▸ What you are asked to do: Extract all lines that hold "project" from the records below.

=== Information given ===

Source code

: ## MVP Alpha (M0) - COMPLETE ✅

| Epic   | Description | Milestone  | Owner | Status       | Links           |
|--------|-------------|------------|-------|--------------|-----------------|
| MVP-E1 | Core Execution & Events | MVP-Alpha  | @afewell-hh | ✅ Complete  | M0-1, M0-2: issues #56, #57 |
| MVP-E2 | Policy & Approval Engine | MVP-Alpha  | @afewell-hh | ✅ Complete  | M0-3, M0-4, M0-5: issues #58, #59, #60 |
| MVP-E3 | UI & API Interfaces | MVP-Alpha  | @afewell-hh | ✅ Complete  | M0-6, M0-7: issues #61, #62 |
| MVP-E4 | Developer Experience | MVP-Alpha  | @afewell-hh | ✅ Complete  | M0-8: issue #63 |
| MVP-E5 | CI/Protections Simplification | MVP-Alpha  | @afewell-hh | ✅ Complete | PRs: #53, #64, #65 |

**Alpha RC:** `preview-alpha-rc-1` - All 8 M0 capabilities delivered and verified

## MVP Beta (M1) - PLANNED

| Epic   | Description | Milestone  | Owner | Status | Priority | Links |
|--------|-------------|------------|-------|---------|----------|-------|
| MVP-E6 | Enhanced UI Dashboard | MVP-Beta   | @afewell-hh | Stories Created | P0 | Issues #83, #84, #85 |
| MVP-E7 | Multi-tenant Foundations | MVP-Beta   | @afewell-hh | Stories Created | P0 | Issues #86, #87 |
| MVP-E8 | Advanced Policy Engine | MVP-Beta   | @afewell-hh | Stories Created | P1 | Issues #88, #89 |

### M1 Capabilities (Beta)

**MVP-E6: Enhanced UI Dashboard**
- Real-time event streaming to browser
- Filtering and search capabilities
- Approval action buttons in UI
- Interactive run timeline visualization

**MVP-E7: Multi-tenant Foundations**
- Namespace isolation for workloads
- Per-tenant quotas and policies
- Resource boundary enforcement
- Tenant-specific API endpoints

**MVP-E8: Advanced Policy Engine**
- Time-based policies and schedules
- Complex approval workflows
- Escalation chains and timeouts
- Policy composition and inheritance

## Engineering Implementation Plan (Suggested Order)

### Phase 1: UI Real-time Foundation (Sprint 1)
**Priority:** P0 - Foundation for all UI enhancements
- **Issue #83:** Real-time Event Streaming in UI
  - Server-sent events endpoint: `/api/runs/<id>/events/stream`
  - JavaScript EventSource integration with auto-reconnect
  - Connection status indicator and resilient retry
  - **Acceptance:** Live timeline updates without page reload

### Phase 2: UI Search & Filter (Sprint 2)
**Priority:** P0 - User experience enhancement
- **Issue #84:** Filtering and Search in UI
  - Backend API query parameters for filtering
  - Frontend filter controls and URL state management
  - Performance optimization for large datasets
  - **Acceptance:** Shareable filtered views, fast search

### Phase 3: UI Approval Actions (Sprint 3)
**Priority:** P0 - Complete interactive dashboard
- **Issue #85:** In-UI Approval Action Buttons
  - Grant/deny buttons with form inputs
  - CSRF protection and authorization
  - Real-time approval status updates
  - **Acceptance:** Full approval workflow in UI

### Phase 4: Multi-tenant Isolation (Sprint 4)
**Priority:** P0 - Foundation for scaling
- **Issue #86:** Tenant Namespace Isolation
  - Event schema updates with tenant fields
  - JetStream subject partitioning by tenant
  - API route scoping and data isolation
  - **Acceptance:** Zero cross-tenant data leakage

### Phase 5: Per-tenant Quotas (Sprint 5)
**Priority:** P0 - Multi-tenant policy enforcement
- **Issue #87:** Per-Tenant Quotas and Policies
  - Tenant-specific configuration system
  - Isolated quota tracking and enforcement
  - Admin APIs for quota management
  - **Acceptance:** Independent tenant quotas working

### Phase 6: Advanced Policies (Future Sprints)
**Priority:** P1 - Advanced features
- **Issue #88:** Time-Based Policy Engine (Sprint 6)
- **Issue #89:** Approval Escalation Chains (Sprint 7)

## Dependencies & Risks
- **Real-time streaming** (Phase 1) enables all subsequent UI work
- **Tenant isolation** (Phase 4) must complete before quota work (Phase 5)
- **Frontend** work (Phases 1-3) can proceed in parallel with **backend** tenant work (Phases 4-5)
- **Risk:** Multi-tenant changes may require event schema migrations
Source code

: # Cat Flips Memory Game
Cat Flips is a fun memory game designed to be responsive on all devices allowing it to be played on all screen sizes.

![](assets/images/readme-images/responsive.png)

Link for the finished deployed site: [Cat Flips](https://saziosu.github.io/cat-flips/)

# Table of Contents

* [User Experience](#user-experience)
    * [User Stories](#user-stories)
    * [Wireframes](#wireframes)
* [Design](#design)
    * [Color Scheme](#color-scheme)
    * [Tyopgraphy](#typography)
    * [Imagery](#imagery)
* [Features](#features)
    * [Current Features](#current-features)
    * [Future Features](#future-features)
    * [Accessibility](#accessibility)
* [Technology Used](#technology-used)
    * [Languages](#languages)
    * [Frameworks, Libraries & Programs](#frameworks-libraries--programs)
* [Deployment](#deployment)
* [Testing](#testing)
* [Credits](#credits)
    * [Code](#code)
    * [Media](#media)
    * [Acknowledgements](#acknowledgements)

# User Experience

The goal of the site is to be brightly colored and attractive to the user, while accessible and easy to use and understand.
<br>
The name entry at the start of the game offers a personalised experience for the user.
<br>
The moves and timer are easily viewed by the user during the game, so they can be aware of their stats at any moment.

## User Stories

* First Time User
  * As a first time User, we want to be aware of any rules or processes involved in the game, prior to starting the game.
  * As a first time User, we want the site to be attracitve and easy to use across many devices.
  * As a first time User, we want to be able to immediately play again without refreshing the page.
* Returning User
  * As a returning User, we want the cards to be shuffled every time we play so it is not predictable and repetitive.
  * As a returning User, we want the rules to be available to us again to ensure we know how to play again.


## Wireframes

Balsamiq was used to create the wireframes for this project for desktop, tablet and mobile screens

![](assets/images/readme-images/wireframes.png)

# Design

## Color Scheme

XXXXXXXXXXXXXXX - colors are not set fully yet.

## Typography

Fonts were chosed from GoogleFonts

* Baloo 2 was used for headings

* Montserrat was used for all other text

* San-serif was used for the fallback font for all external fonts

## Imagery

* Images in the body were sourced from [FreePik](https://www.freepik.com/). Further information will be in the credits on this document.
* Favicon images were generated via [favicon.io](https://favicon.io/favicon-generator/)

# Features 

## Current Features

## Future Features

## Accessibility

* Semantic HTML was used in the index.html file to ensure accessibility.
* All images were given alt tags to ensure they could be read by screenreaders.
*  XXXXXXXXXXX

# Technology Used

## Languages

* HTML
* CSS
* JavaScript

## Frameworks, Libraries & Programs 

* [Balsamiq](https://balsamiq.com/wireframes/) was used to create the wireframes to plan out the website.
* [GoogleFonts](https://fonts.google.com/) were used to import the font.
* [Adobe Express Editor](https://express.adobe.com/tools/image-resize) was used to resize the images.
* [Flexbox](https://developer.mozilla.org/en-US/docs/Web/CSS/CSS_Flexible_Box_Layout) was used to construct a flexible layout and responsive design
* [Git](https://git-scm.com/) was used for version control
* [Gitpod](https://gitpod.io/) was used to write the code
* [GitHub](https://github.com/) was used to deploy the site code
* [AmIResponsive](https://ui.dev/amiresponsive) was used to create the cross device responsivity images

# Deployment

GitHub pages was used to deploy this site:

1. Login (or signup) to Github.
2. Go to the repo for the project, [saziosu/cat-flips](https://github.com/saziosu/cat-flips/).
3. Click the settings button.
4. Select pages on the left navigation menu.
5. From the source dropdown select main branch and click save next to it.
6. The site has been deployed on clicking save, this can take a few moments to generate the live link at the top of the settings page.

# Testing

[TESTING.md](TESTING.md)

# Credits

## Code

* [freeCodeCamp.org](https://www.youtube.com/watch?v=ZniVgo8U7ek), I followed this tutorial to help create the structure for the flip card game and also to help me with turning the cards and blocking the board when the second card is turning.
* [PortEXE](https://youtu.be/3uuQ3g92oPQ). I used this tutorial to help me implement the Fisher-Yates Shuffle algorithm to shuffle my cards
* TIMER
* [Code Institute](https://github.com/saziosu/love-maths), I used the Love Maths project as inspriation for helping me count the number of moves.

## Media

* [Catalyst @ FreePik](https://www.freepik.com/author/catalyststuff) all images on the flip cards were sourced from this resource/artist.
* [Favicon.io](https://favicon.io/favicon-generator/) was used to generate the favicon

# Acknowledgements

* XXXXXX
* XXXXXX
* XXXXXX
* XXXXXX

===

▸ Result of this task:
Balsamiq was used to create the wireframes for this project for desktop, tablet and mobile screens
2. Go to the repo for the project, [saziosu/cat-flips](https://github.com/saziosu/cat-flips/).
* [Code Institute](https://github.com/saziosu/love-maths), I used the Love Maths project as inspriation for helping me count the number of moves.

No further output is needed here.